Somewhere, there’s a cornerstone for Moynihan Station. I’m not reaching for a metaphor: There is literally a hunk of marble, engraved with the names of politicians, ready to go. It was carved back in 2000 in anticipation of a ceremony declaring the start of construction to transform the grand old Farley post office on Eighth Avenue into a railroad showpiece called Moynihan Station in honor of the New York senator who’d had the brilliant idea in 1992. The ceremony never took place, of course; the station has never been built; thousands of people are instead still condemned to commute through cruddy Penn Station.
But here’s the metaphor, or the bad joke, that epitomizes the entire ridiculous, complicated saga: The cornerstone is lost. No one knows where it is.

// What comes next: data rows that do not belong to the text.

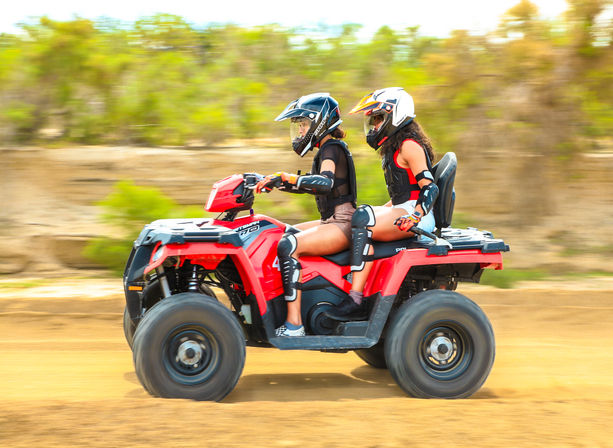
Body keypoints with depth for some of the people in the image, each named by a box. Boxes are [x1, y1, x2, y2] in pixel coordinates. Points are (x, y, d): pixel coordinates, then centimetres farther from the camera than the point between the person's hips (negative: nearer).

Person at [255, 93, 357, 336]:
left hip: (343, 223, -11)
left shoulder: (332, 148, -11)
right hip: (333, 222, 11)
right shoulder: (329, 149, 19)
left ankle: (294, 324, -30)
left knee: (288, 246, -26)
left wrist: (285, 177, -38)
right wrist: (273, 182, 18)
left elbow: (325, 183, -30)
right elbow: (309, 184, 30)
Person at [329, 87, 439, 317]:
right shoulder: (394, 148, 21)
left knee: (362, 224, -28)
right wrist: (383, 211, 21)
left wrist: (414, 217, -32)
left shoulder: (409, 145, -9)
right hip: (402, 210, 11)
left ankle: (355, 299, -34)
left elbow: (430, 187, -18)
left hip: (418, 215, -11)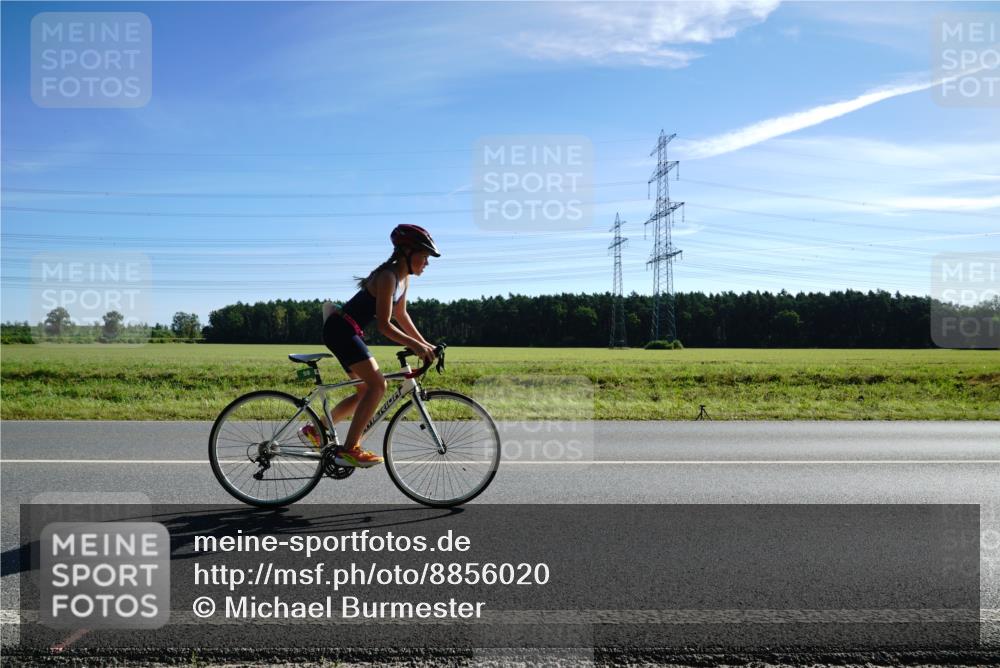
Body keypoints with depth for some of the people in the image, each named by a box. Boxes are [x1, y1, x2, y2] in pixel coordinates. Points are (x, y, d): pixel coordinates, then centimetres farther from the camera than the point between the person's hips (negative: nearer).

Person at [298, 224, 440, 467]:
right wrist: (415, 346, -29)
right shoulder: (388, 276, -20)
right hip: (340, 330, -10)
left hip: (349, 333, 10)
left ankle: (314, 431, 24)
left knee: (366, 391, 12)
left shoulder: (404, 278, 9)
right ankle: (349, 448, -12)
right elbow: (384, 325, -24)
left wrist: (424, 344, 11)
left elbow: (401, 316, 16)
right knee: (377, 385, -17)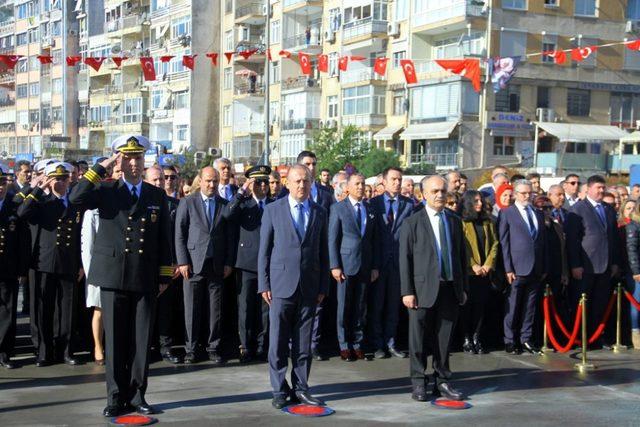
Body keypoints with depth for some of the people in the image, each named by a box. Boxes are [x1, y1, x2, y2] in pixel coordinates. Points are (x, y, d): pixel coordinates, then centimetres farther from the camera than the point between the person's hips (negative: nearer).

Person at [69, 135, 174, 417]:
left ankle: (137, 395, 15)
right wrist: (101, 167, -10)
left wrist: (165, 276, 5)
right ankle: (116, 397, 13)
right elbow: (76, 198, -14)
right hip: (113, 276, -1)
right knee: (115, 340, 3)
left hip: (146, 279, 1)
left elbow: (164, 239, 10)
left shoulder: (157, 196, 10)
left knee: (141, 340, 5)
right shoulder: (106, 191, 6)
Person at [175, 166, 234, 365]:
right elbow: (179, 234, 1)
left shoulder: (225, 205, 9)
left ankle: (213, 347, 12)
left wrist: (229, 263, 3)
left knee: (215, 310, 3)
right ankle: (191, 349, 11)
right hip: (193, 264, -2)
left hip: (217, 265, 2)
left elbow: (230, 236, 10)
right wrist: (182, 262, -5)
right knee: (192, 309, 1)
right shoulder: (187, 203, 3)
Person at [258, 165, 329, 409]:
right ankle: (280, 390, 12)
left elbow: (323, 253, 11)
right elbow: (264, 250, 3)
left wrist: (323, 287, 6)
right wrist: (264, 284, -3)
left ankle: (300, 388, 17)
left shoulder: (320, 214, 10)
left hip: (309, 287, 2)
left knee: (303, 343, 7)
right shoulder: (273, 210, 3)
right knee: (278, 342, 1)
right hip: (281, 285, -2)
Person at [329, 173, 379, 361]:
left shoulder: (370, 209, 10)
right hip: (345, 265, -3)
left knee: (361, 307, 7)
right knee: (344, 306, 2)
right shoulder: (338, 208, 0)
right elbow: (332, 239, -3)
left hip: (365, 266, 3)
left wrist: (375, 266, 6)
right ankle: (344, 345, 11)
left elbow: (374, 240, 11)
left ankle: (357, 344, 16)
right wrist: (335, 266, -10)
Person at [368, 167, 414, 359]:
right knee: (376, 304, 5)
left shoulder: (408, 204, 5)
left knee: (394, 304, 9)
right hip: (378, 260, -1)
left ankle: (390, 343, 18)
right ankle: (377, 344, 14)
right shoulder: (374, 202, 2)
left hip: (399, 261, 1)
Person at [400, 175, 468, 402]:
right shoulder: (412, 223, 0)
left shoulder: (455, 221, 13)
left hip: (450, 289, 4)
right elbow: (405, 259, -3)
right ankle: (418, 382, 14)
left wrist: (464, 288, 10)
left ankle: (442, 381, 18)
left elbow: (462, 256, 15)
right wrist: (407, 291, -9)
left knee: (444, 338, 8)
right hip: (424, 289, -3)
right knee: (419, 339, 3)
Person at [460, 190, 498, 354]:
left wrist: (488, 264, -4)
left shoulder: (488, 222, 14)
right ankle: (467, 339, 6)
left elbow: (494, 243, 9)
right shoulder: (462, 222, -2)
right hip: (468, 272, -4)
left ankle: (477, 338, 9)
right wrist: (473, 266, -14)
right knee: (467, 305, 0)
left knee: (481, 305, 3)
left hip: (485, 272, 4)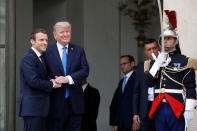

It would be wildly premature to hire another stonecutter, but there is new hope that Moynihan Station will get underway. Senator Chuck Schumer, with the help of the recession, has reframed the project along its original lines: Creating a new transportation hub instead of redeveloping a vast stretch of Midtown West all at once by moving Madison Square Garden to Ninth Avenue, as private developers Vornado and Related Companies intended to do when they won bidding rights four years ago. “Vornado and Related can’t get financing for the larger project right now, and they don’t know where they’re putting the buildings,” a government official says. “Dealing with trying to move Madison Square Garden is an intractable mess, and ESDC [New York State’s development agency] is not capable of running such a project. So this simplifies things by putting the Port Authority in charge and making transportation the central part of the project again.”
Schumer has also come up with a plan to use $100 million in federal stimulus money to jump-start the project. The money helps (though only a little, with construction costs estimated to be more than $1 billion), but money has always been only a part of the puzzle. The project has a surplus of competing stakeholders — the city, the state, New Jersey, the private developers, the Postal Service, Amtrak, and for a while, Madison Square Garden, until the Dolans decided to stay put and renovate — but it has never had a leader with the power and focus to push everyone forward. Schumer needs to follow through by wrangling federal funding and beating the drum for a deal, but he wasn’t nominating himself for Moynihan Station czar. He has a few other things going on in Washington. Which means that the next move is up to Mayor Michael Bloomberg.
The mayor played a pivotal role in ending the paralysis at another state-owned city site: the World Trade Center. After four years of frustration at the lack of action, Bloomberg helped end the stalemate by raising $350 million for the September 11 memorial and leveraging city bonds. Those tools don’t exist at Moynihan Station, and Bloomberg smartly avoids getting involved in issues where he can’t exert substantial control; he also has daunting budget problems of his own. “We’re very supportive of Senator Schumer’s idea, and $100 million is a great start,” a City Hall official says, warily. “But it’s still a complicated and expensive project, and the devil is in the details of how the other pieces would come together.”
So Moynihan Station would be tougher, in some ways, than the World Trade Center. There are plenty of rational reasons for it to stay stalled. Yet Bloomberg is the one person who could put the political dominoes in motion. David Paterson is hapless at economic development, and Jon Corzine doesn’t see enough benefit to New Jersey, so the governors — and the Port Authority they control, which would operate the new station — aren’t likely to act until Bloomberg and the city are aggressively behind the project. Amtrak, which would move from Penn to Moynihan, won’t commit until all three elected officials are onboard. “Amtrak is the trickiest part,” one Moynihan negotiation veteran says. “If it sees even a crack of daylight between the mayor, the governors, and the Port Authority, they’ll drive an Acela right through it and kill this chance.”
Fortunately, Bloomberg is a man who thinks big. The mayor has repeatedly proven his desire to push megaprojects — though he’s been frustrated by the failure of some of the mega-est, including the West Side Stadium and Atlantic Yards. Here’s his chance to push a project both huge and with indisputable merit to the public at large, while at the same time serving his own self-interest. Because even though Moynihan Station is legally the property of New York State, emotionally it’s owned by the city. If this thing finally happens, Schumer’s name should be in large letters on the new cornerstone. But Bloomberg would get credit from the city’s voters this fall, and he’d be on the fast track to a third-term legacy.